◆ Exercise details: Under this line are the records; write out word for word the part that begins at the line containing "Sie das Recht" and ends at the line containing "haben Sie eine", and no more.

==== Supplied data

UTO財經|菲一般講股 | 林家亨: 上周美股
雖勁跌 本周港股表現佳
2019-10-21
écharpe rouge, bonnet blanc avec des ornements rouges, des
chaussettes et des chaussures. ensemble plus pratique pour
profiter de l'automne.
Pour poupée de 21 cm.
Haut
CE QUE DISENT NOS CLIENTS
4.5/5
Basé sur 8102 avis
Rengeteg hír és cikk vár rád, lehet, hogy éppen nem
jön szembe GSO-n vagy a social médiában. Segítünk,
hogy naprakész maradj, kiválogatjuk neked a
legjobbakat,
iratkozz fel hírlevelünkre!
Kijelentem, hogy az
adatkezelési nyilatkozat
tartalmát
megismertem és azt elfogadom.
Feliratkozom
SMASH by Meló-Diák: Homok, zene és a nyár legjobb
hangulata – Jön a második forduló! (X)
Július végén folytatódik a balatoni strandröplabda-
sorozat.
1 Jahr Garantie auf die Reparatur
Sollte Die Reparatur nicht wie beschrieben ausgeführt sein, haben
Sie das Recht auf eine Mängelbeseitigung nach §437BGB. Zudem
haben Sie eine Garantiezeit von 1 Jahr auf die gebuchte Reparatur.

========
==== Supplied data

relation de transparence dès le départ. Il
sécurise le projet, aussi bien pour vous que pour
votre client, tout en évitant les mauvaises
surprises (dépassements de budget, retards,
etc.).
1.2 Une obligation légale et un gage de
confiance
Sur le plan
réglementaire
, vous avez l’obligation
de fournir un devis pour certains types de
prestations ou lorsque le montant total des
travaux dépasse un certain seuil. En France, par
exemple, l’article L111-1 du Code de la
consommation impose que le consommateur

========

◆ Task answer:
Sie das Recht auf eine Mängelbeseitigung nach §437BGB. Zudem
haben Sie eine Garantiezeit von 1 Jahr auf die gebuchte Reparatur.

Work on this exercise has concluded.